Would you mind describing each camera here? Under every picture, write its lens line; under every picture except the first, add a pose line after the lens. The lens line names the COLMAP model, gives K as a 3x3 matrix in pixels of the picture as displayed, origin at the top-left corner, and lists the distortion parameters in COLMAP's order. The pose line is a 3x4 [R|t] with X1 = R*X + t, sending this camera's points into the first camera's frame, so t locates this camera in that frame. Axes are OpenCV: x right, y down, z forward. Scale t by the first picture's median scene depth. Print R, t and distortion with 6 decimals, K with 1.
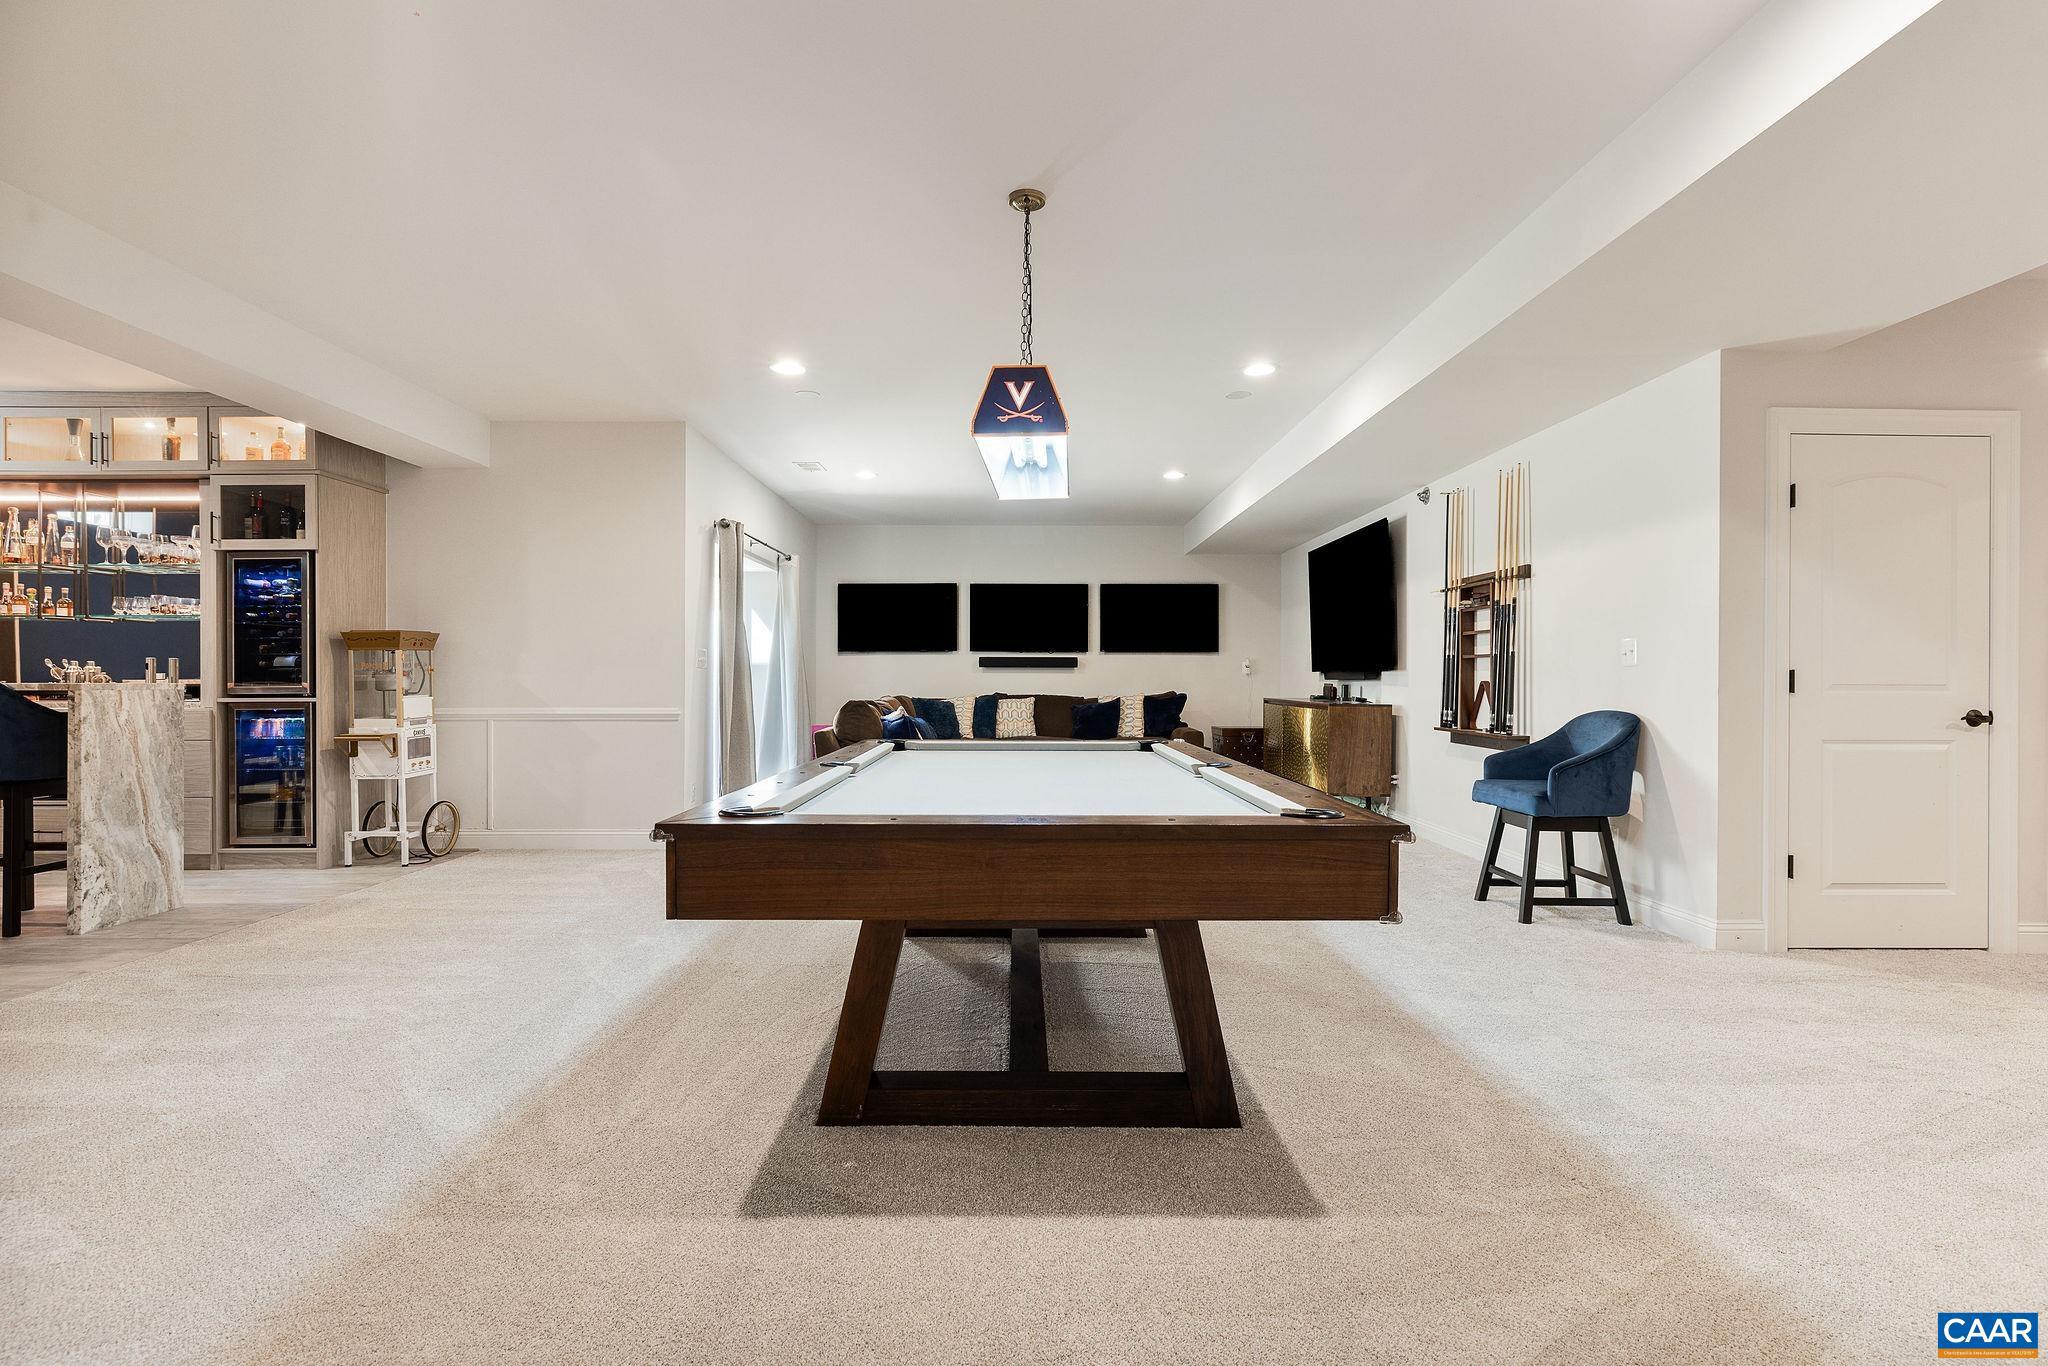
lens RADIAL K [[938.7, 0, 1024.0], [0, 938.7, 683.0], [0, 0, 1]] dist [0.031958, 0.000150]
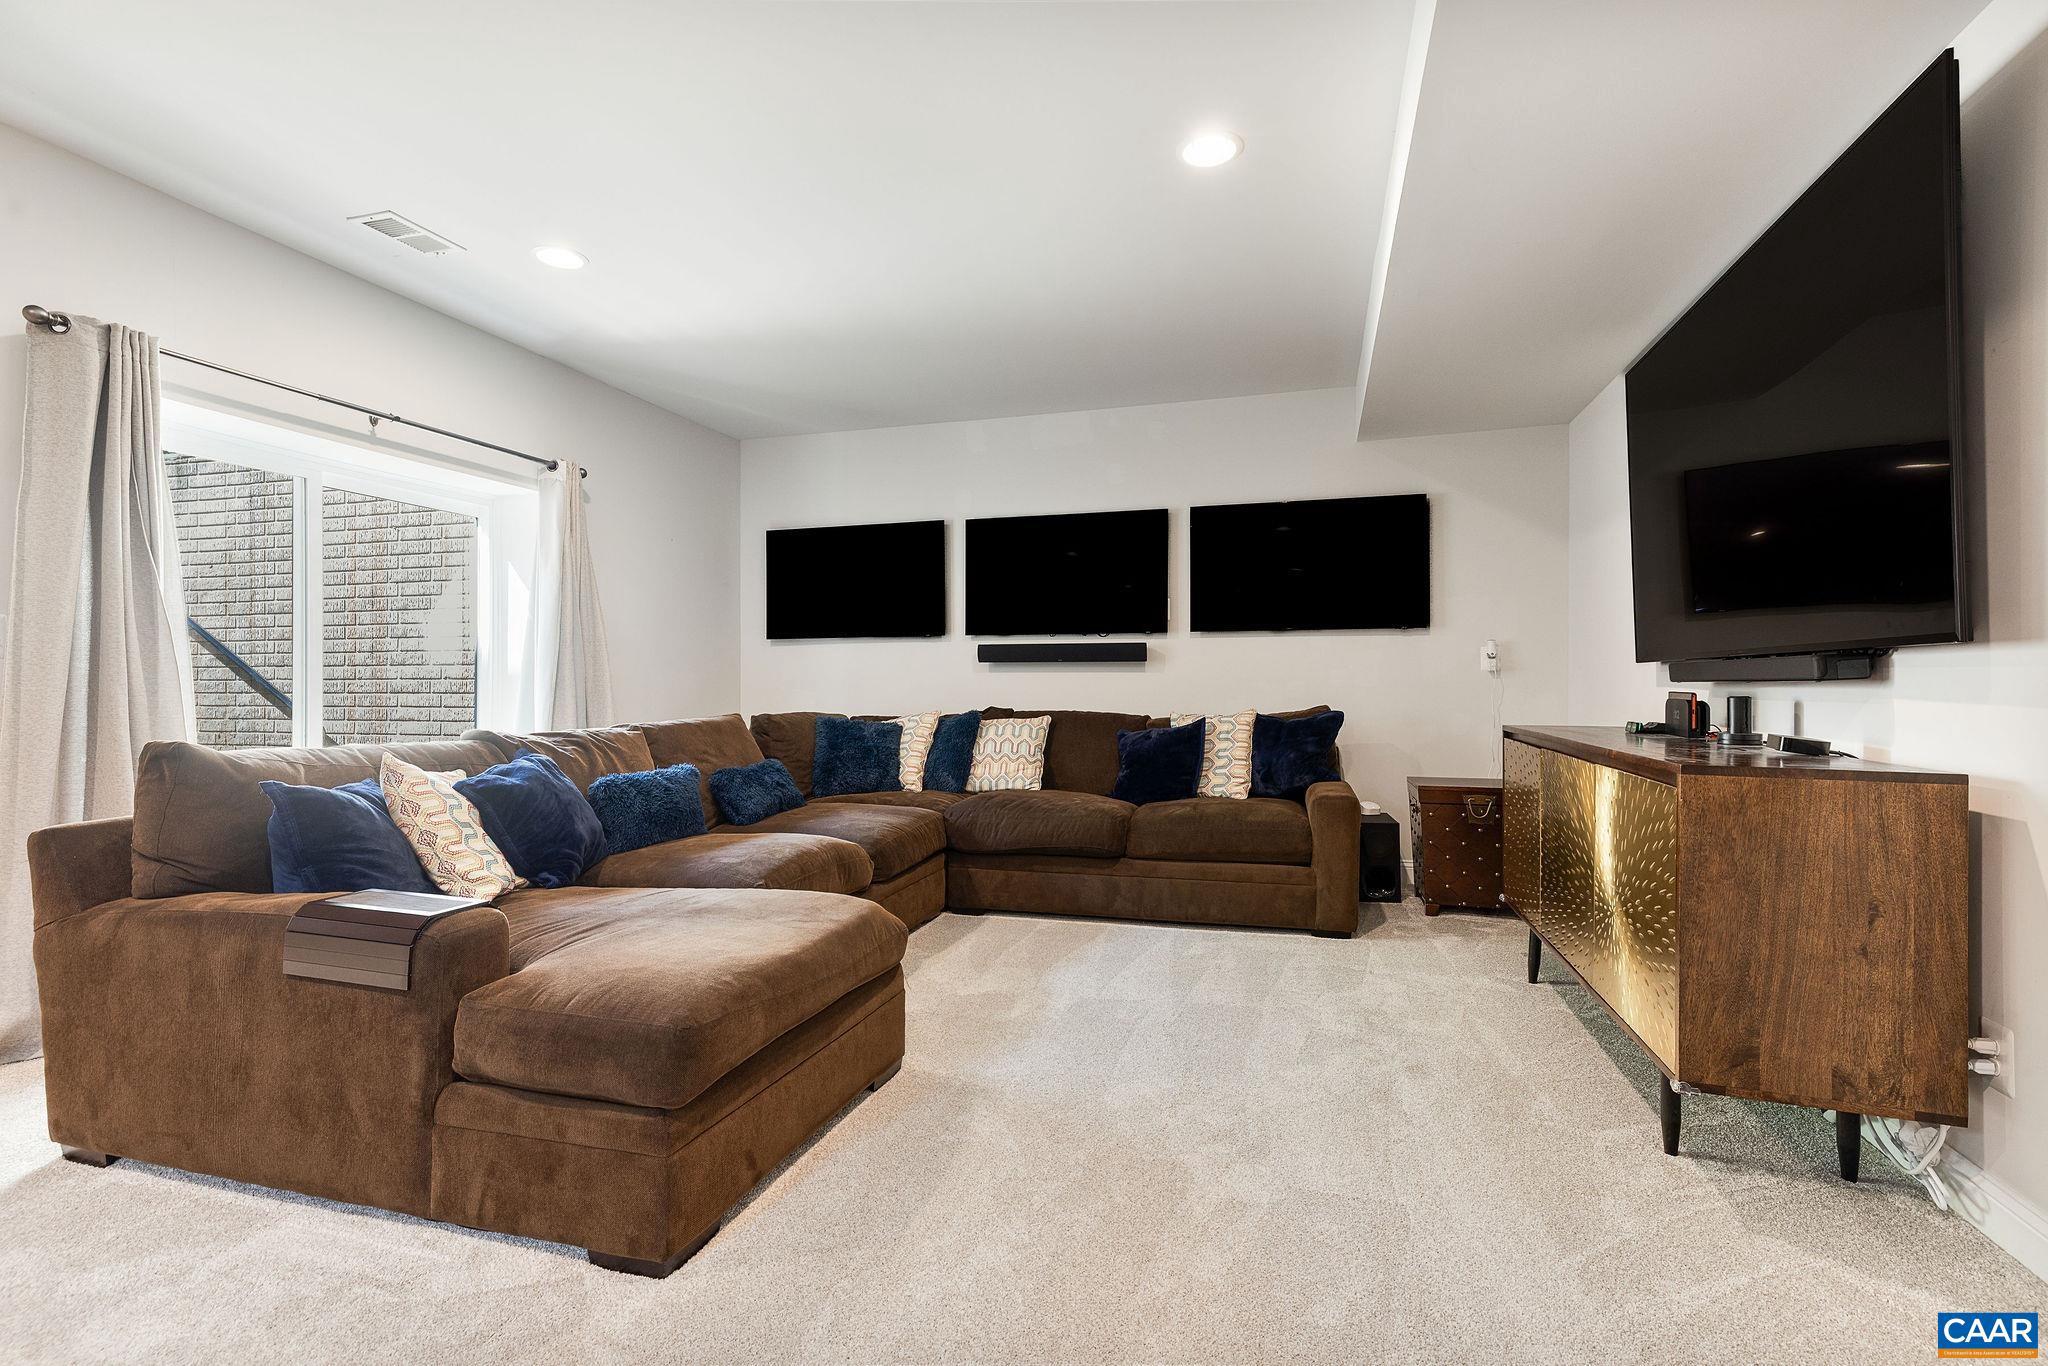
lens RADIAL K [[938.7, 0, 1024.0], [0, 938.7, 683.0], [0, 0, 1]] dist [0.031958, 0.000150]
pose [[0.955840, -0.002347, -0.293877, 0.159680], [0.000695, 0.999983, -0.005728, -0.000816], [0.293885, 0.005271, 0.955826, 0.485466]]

......

[Aim of the task]
Can you pull out every line of the listing above and reproduce it character for character, omitting the pictures?

[Solution for this task]
Would you mind describing each camera here? Under every picture, write its lens line; under every picture except the first, add a pose line after the lens. The lens line names the COLMAP model, gives K as a 3x3 matrix in pixels of the picture as displayed, origin at the top-left corner, and lists the distortion parameters in COLMAP's order. The pose line is a 3x4 [R|t] with X1 = R*X + t, sending this camera's points into the first camera's frame, so t locates this camera in that frame. Axes are OpenCV: x right, y down, z forward. Scale t by the first picture's median scene depth. Print R, t and distortion with 6 decimals, K with 1.
lens RADIAL K [[938.7, 0, 1024.0], [0, 938.7, 683.0], [0, 0, 1]] dist [0.031958, 0.000150]
lens RADIAL K [[938.7, 0, 1024.0], [0, 938.7, 683.0], [0, 0, 1]] dist [0.031958, 0.000150]
pose [[0.955840, -0.002347, -0.293877, 0.159680], [0.000695, 0.999983, -0.005728, -0.000816], [0.293885, 0.005271, 0.955826, 0.485466]]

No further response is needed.